Álvaro Mutis
(Bogotá, Colombia 1923 - México D.F., 2013)
Intermedio en Schöenbrunn
La muerte del estratega: narraciones, prosas, y ensayos
[Algunos textos periodísticos]
(México : Fondo de Cultura Económica, 1988, 214 págs.);
Los rostros del estratega
(México, D.F.: Fondo de Cultura Económica, 1997, 77 págs.)
Para Jaime Muñoz de Baena
Una carroza tirada por cuatro caballos bañados en sudor se detiene al pie de la amplia escalera principal del palacio, frente a los jardines que ya florecen en el tibio mayo a orillas del Danubio. La vasta construcción, terminada por la emperatriz María Teresa y que, como todas las de su época, intentaba inútilmente copiar la graciosa armonía de Versalles, ha sido abandonada al vencedor.
La casi milenaria dinastía de los Habsburgo, detentadora de la corona del Sacro Imperio, acaba de dejar su capital, Viena, a la merced de los soldados de Napoleón, cuya corona apenas cuenta cinco años de historia. ¿Pero qué historia? Excepción hecha de Inglaterra y de Rusia, Europa entera se ha doblegado ante las águilas imperiales. Del carruaje bajan primero dos ayudantes de campo. En sus uniformes se advierten aún las señales de la sangrienta batalla librada en la pequeña aldea, de Wagram. Los aliados han sido derrotados, una vez más. los oficiales de la guardia. El Emperador de los franceses llega a tomar posesión de Schöenbrunn, residencia de su enemigo tradicional, la casa de Habsburgo. A pasos largos y enérgicos recorre los amplios salones, los lujosos aposentos privados. Sus ayudantes le siguen sin pronunciar palabra, agotados por el cansancio y el sueño. Hace treinta horas que no disfrutan de un minuto de reposo.
Por fin, el Emperador va a sentarse en un sillón que él mismo coloca, con gesto brusco y firme, de vista hacia los jardines. Allí permanece, sin despojarse del abrigo ni del negro unicornio que lo distinguen siempre entre el fragor de los combates. Se hunde de inmediato en una meditación sin fondo. Los ojos color del acero, abiertos, fijos, allá, a lo lejos, en algún punto perdido de su febril memoria sin sosiego. Entra Caulaincourt, Duque de Vicenza. Un gesto de los ayudantes lo detiene, callado, junto a ellos. Nadie se atreve a interrumpir al amo de Europa, vencedor de cinco coaliciones sucesivas de las más grandes potencias de la tierra.
La respiración regular, la intensidad de la mirada, la inmovilidad del cuerpo imponen ese silencio de otro mundo que reina en el recinto invadido ya por las sombras del crepúsculo.

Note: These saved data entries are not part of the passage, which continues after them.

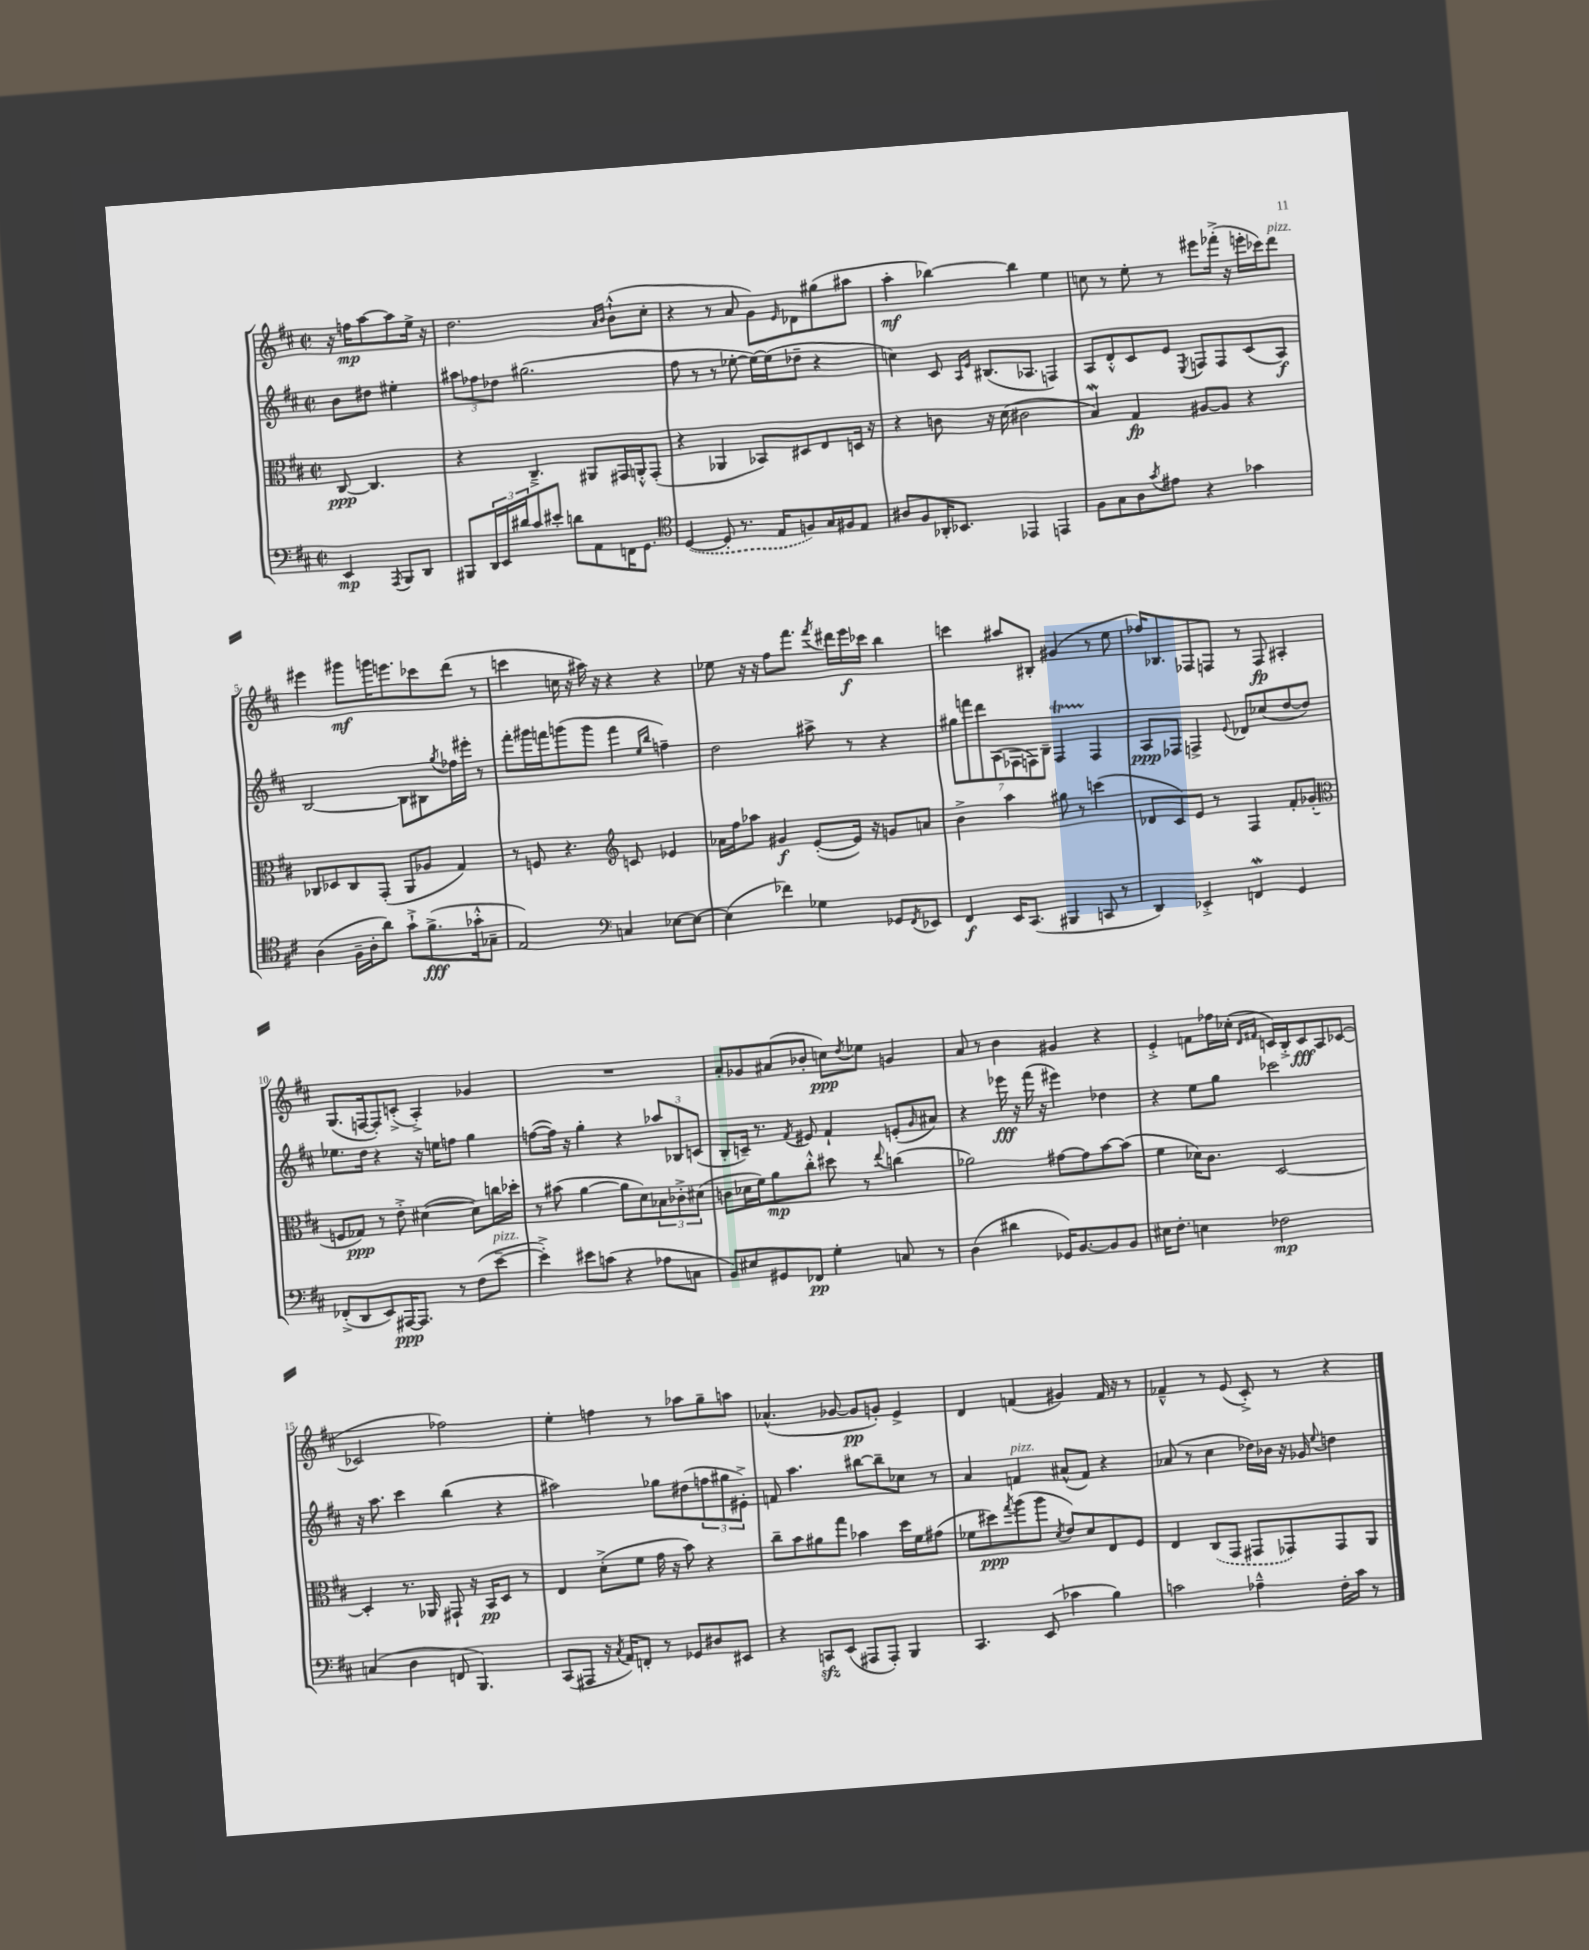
<<
\new StaffGroup <<
\new Staff = "s0" {
    \clef treble \key d \major \defaultTimeSignature \time 2/2 \partial 2
    r16 f''16\mp a''8~ a''8 e''16-> r16 |
    d''2. \grace { a'16 b'16 } b'8-!-^( cis''8-. |
    r4 r8 a'8 g'8) \grace { e'16 } des'8 gis''8( ais''8 |
    a''4-.\mf bes''4~) bes''4 e''4 |
    c''8 r8 e''8-. r8 eis'''8 fes'''16-.->( r16 e'''16-. ces'''16) d'''8^\markup { \italic "pizz." } |
    eis'''4 gis'''8\mf g'''16 e'''8. ces'''8 d'''8( r8 |
    c'''4 c''16 r16 ais''16) r16 r4 r4 |
    ees''8 r16 r16 fis''8 fis'''8. \acciaccatura { fis'''8 } dis'''16 e'''16\f ces'''16 b''4 |
    c'''4 ais''8 bis8-. gis'4( r8 e''8 |
    fes''16) bes8. fes8 f8 r8 f8\fp ais4-. |
    g8.( f16~ f8-.) c'8-.->( a4-.->) ges'4 |
    R1 |
    a'8-. ges'8 ais'8( bes'8-. c''8\ppp) \acciaccatura { d''8 } ees''8 g'4 |
    a'8 r8 b'4 gis'4 r4 |
    e'4-.-> f'8 fes''16 ces''16-.( \grace { d'16 fis'16 } c'16) b16-.-> c'8\fff a8 ces'8~( |
    ces'2 fes''2) |
    e''4-. f''4 r8 aes''8 g''8-- a''8 |
    aes'4.-^( ges'8~ ges'8\pp g'8-.) e'4-> |
    d'4 f'4( gis'4) f'16 r16 r8 |
    fes'4---^ r8 e'8( cis'8-.->) r8 r4 \bar "|." |
}
\new Staff = "s1" {
    \clef treble \key d \major \defaultTimeSignature \time 2/2 \partial 2
    b'8 dis''8 eis''4-. |
    \tuplet 3/2 { ais''8 fes''8 des''8 } gis''2.( |
    fis''8 r8 r8 ees''8~-. ees''16~) ees''16( des''8-- r4 |
    c''4) cis'8 \grace { a16 e'16 } bis8.( aes8. f4) |
    a8 d'8-.-^ cis'8 e'8 \acciaccatura { e8 } f8 f8 cis'8( a8\f) |
    b2~ b8 bis8 \acciaccatura { g''8 } fes''16 eis'''16-. r8 |
    fis'''8-. gis'''16 f'''16 g'''8( g'''8 f'''4 \grace { e''16 b''16 } f''4--) |
    d''2 ais''8-> r8 r4 |
    \tuplet 7/4 { gis''8 f'''8 d'''8 a8( fes8 f8) b8-- } f4\startTrillSpan f4\stopTrillSpan |
    a8\ppp fes8 f4-> \appoggiatura { e'8 } des'8 ces''8( d''8~ d''8) |
    ees''8. d''16 r4 r16 e''16 f''8 g''4 |
    f''8~( f''16) r16 g''4-. r4 \tuplet 3/2 { aes''8 bes8 c'8( } |
    b8-. c'16--) r8. \acciaccatura { fis'8 } eis'8 fis'4-! e'8-.( \grace { g'16 } ais'8) |
    r4 ees'''16\fff r16 fis'''16( r16 eis'''4) des''4 |
    r4 e''8 g''8 ces'''2 |
    r16 a''8. cis'''4 b''4( r4 |
    ais''2) ges''8 dis''8( \tuplet 3/2 { f''8 gis''8 eis'8-.->) } |
    f'8 a''4. bis''8~ bis''8-- ces''8 r8 |
    a'4 f'4^\markup { \italic "pizz." } ais'8-^( f'8) r4 |
    aes'8( r8 cis''4 des''16) bes'16 r16 ges'16 \appoggiatura { e''8 } d''4 \bar "|." |
}
\new Staff = "s2" {
    \clef alto \key d \major \defaultTimeSignature \time 2/2 \partial 2
    cis8~\ppp cis4. |
    r4 cis4.---> ais,8 gis,16 a,16-.-^ gis,8-.( |
    r4 aes,4 bes,8) dis8 e8 d16 r16 |
    r4 c'8 r16 d'16( cis'2 |
    b4\mordent) g4\fp ais8~ ais8 r4 |
    ces8 des8 ces8 g,8-.( a,8 aes8 g4) |
    r8 f8 r4. \clef treble c'8 ees'4 |
    aes'16 fis''16 aes''8 gis'4\f e'8~-.( e'16) r16 g'8 a'8 |
    b'4-> a''4 gis''8 r8 c'''4( |
    des'8 cis'8) e'8 r8 fis4 fis'8-. ges'8-.( |
    \clef alto f8 ges8\ppp) r8 e'8-.-> dis'4~( dis'8) c''16 des''16-. |
    r8 bis'8( a'4~ a'8 d'8) \tuplet 3/2 { bes8 ces'8-.-> dis'8( } |
    c'8 des'16 fis'16) a'8\mp cis''8-.-^ dis''8 r8 \appoggiatura { e''8 } c''4( |
    aes'2) gis'8~ gis'8 b'8~ b'8( |
    fis'4 des'16) cis'8. d2~ |
    d4-. r8. aes,16 gis,8-! r16 b,16\pp d8 r8 |
    e4 d'8-.->( fis'8 g'16 r16 b'8) r4 |
    cis''8-- b'8 ais'8 g''8 bes'4 d''16 fis'16 gis'8( |
    fes'8 dis''8\ppp) \acciaccatura { g''8 } a''8( a''8 \acciaccatura { d'8 } e'8) d'8 e8 fis8 |
    e4 \once \slurDashed cis8( g,8 gis,8 ges,8) ges,8 a,8 \bar "|." |
}
\new Staff = "s3" {
    \clef bass \key d \major \defaultTimeSignature \time 2/2 \partial 2
    e,4\mp \acciaccatura { a,,8 } b,,8 d,8 |
    bis,,8 \tuplet 3/2 { d,16 e,16 dis'16 } cis'8 eis'8-. d'8 a,8 f,16 g,8. |
    \clef tenor \once \slurDashed d4~( d8-. r8. e16 f8) g16 fis16 e8 |
    ais8 fis8 aes,16-. bes,8. ees,4 e,4 |
    fis8 g8 a8 \acciaccatura { g'8 } eis'8 r4 ges'4 |
    a4( fis16-- a16-. a'8) g'8-!-> fis'8.->\fff( ges'16-.-^ ges8-- |
    e2) \clef bass c4 ees8~ ees8~ |
    ees4( fes'4) ges4 ges,8 \acciaccatura { fis,8 } ees,8 |
    fis,4\f e,16 cis,8.( bis,,4 c,8 r8 |
    d,4) ees,4-.-> f,4\mordent g,4 |
    fes,8-.->( d,8 e,8) ais,,16~\ppp ais,,8. r8 fis8( e'8~--^\markup { \italic "pizz." } |
    e'4-.->) eis'8 c'8( r4 aes8 c8 |
    b,8) eis8 gis,8 fes,8\pp g4-. c8 r8 |
    d4( dis'4 ges,16) b,8.~ b,8 b,8 |
    eis16 fis8.-. e4 fes2\mp |
    c4( d4 f,8 b,,4.) |
    cis,8( ais,,8 r16 \acciaccatura { cis8 } a,16) f,8-. r8 ges,8 dis8 eis,8 |
    r4 c,8\sfz e,8( ais,,8 ais,,8-.) b,,4 |
    cis,4. e,8( ces'4 b4) |
    c'2 aes4---^ fis16-. c'16 r8 \bar "|." |
}
>>
>>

Pasa el tiempo. Los rayos del sol apenas se demoran en el oro de los artesonados y de las puertas. La oscuridad se hace casi completa. Una mano delgada, blanca, casi femenina, cuelga de la silla en una inmovilidad espectral. De pronto, del pecho del Emperador se escapa un lento, profundo suspiro desolado y se le oye decir hacia la húmeda sombra de los jardines, hacia el horizonte de recuerdos cuya densidad lo acaba de rescatar del prolongado silencio: “¡Qué novela mi vida!”.